**Provided text**
In [1]:
import gymnasium as gym
import torch
import torch.nn as nn
import torch.nn.functional as F
import torch.optim as optim
from torch.distributions import Categorical

# Hyperparameters
learning_rate = 0.001
gamma = 0.99
map_size = 4  # 4x4 or 8x8 grid

class Policy(nn.Module):
    def __init__(self, state_size, action_size):
        super(Policy, self).__init__()
        self.data = []
        
        # Network architecture for discrete states
        self.embed = nn.Embedding(state_size, 16)
        self.fc1 = nn.Linear(16, 128)
        self.fc2 = nn.Linear(128, action_size)
        
        self.optimizer = optim.Adam(self.parameters(), lr=learning_rate)
        
    def forward(self, x):
        # Convert discrete state to embedding
        x = self.embed(x)
        x = F.relu(self.fc1(x))
        x = F.softmax(self.fc2(x), dim=-1)
        return x
      
    def put_data(self, item):
        self.data.append(item)
        
    def train_net(self):
        R = 0
        self.optimizer.zero_grad()
        
        # Calculate returns and update policy
        returns = []
        for r, _ in reversed(self.data):
            R = r + gamma * R
            returns.insert(0, R)
            
        for (r, prob), G in zip(self.data, returns):
            loss = -torch.log(prob) * G
            loss.backward()
            
        self.optimizer.step()
        self.data = []


In [2]:

env = gym.make('FrozenLake-v1', 
                map_name=f"{map_size}x{map_size}",
                is_slippery=False)

state_size = env.observation_space.n
action_size = env.action_space.n
pi = Policy(state_size, action_size)
print_interval = 100




In [3]:
score = 0.0
for n_epi in range(10000):
    s, _ = env.reset()
    done = False
    
    while not done:
        # Convert state to tensor
        s_tensor = torch.tensor(s)
        
        # Get action probabilities
        prob = pi(s_tensor)
        m = Categorical(prob)
        a = m.sample()
        
        # Take action
        s_prime, r, terminated, truncated, _ = env.step(a.item())
        done = terminated or truncated
        
        # Store transition
        pi.put_data((r, prob[a]))

**Work instructions**
A - Please write out the portion of the FrozenLake code that opens with the words containing "# Calculate returns" and closes with "loss.backward()".
B - What value does the FrozenLake code assign to gamma?
C - Decide whether each statement agrees with the FrozenLake code, and support each yes or no with a quote from it. (i) The environment is created with slipping turned on. (ii) The training loop iterates over range(10000). (iii) The network's final layer output passes through a softmax.
Rely only on the FrozenLake code for these items.

**Entries provided**
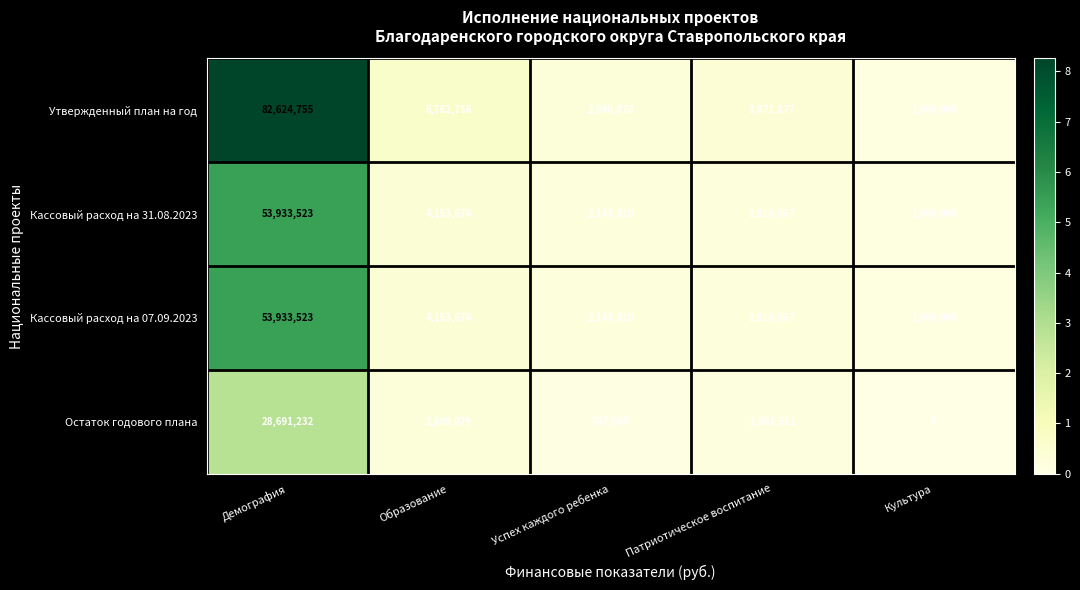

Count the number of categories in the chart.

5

* * *

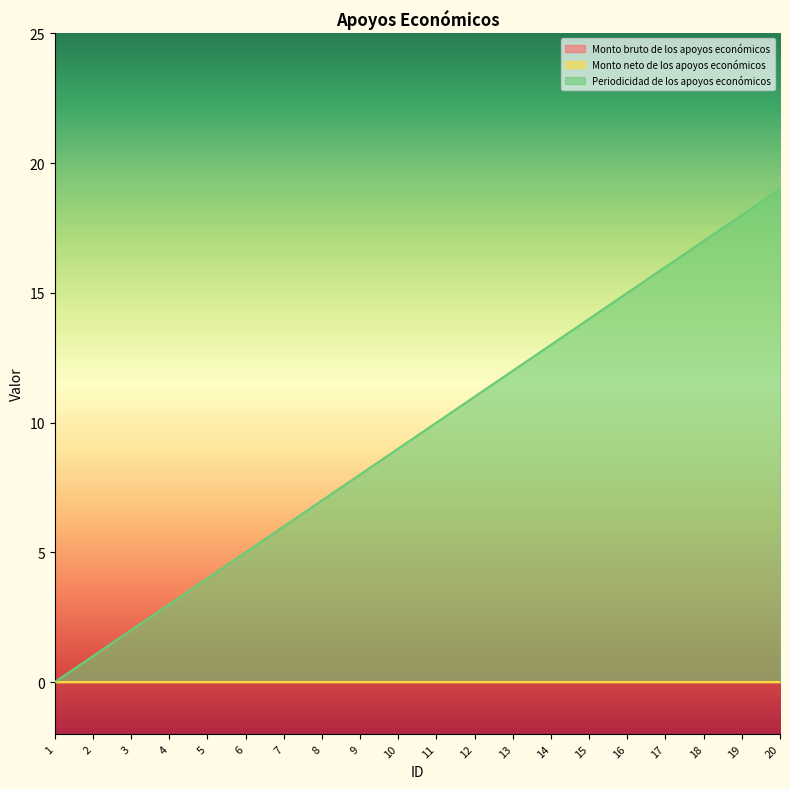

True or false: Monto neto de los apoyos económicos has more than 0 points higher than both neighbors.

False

**Task-by-task answers**
A -
# Calculate returns and update policy
        returns = []
        for r, _ in reversed(self.data):
            R = r + gamma * R
            returns.insert(0, R)
            
        for (r, prob), G in zip(self.data, returns):
            loss = -torch.log(prob) * G
            loss.backward()

B - 0.99

C -
(i) No: "is_slippery=False"
(ii) Yes: "for n_epi in range(10000):"
(iii) Yes: "x = F.softmax(self.fc2(x), dim=-1)"